:: Problem requirements ::
Give again the line that contains "de dessin animé", plus every line after it to the end of the records, unchanged.

:: The records ::
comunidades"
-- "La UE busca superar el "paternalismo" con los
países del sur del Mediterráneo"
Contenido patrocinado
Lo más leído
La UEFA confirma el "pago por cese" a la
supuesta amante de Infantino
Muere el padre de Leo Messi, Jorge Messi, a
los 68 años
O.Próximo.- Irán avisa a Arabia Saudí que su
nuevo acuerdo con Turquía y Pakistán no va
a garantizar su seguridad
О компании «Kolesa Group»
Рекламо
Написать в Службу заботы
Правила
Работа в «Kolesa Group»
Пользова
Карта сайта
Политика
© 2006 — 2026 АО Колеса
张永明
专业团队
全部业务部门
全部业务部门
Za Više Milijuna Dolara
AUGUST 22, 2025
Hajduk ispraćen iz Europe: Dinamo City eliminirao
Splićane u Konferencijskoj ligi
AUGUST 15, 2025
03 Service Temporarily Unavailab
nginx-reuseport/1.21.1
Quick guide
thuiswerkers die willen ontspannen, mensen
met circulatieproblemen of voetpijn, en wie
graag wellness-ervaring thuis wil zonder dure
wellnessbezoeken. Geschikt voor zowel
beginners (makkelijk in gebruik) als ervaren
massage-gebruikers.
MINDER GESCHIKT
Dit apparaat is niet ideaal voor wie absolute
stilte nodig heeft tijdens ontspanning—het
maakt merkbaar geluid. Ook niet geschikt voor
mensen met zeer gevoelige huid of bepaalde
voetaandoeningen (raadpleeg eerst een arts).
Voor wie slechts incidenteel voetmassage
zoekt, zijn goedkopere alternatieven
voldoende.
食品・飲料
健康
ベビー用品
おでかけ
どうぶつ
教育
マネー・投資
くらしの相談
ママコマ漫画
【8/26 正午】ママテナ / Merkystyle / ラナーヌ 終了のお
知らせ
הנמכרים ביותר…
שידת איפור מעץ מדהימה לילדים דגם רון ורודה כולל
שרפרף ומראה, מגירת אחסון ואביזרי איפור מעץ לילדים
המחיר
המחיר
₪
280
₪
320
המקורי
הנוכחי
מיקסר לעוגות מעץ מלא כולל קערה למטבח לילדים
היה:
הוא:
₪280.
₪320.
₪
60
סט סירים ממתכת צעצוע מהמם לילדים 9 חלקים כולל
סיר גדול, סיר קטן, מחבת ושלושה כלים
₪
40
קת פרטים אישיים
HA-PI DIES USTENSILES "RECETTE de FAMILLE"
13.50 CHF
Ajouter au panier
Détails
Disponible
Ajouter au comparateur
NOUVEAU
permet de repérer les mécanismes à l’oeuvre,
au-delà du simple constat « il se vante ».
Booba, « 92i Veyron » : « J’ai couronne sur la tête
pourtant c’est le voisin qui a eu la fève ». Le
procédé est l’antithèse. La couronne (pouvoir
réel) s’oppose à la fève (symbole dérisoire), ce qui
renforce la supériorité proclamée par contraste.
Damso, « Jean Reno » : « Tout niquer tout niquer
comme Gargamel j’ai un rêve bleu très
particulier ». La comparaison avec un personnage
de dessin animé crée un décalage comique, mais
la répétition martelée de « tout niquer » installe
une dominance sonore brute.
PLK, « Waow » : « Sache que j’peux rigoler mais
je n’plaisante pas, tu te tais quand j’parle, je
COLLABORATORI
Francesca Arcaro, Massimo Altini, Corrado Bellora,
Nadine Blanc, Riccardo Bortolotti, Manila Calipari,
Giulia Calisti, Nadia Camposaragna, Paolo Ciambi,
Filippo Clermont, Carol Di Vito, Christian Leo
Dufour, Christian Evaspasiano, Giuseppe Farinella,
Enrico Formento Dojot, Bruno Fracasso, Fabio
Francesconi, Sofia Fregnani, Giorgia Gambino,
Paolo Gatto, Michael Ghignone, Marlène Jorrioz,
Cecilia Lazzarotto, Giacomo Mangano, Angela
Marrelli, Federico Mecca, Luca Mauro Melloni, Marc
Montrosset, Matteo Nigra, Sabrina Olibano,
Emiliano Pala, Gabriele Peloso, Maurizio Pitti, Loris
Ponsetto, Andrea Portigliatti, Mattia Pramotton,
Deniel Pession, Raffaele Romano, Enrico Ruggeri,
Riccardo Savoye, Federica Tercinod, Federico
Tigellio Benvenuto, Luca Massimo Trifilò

:: Solution to this problem ::
de dessin animé crée un décalage comique, mais
la répétition martelée de « tout niquer » installe
une dominance sonore brute.
PLK, « Waow » : « Sache que j’peux rigoler mais
je n’plaisante pas, tu te tais quand j’parle, je
COLLABORATORI
Francesca Arcaro, Massimo Altini, Corrado Bellora,
Nadine Blanc, Riccardo Bortolotti, Manila Calipari,
Giulia Calisti, Nadia Camposaragna, Paolo Ciambi,
Filippo Clermont, Carol Di Vito, Christian Leo
Dufour, Christian Evaspasiano, Giuseppe Farinella,
Enrico Formento Dojot, Bruno Fracasso, Fabio
Francesconi, Sofia Fregnani, Giorgia Gambino,
Paolo Gatto, Michael Ghignone, Marlène Jorrioz,
Cecilia Lazzarotto, Giacomo Mangano, Angela
Marrelli, Federico Mecca, Luca Mauro Melloni, Marc
Montrosset, Matteo Nigra, Sabrina Olibano,
Emiliano Pala, Gabriele Peloso, Maurizio Pitti, Loris
Ponsetto, Andrea Portigliatti, Mattia Pramotton,
Deniel Pession, Raffaele Romano, Enrico Ruggeri,
Riccardo Savoye, Federica Tercinod, Federico
Tigellio Benvenuto, Luca Massimo Trifilò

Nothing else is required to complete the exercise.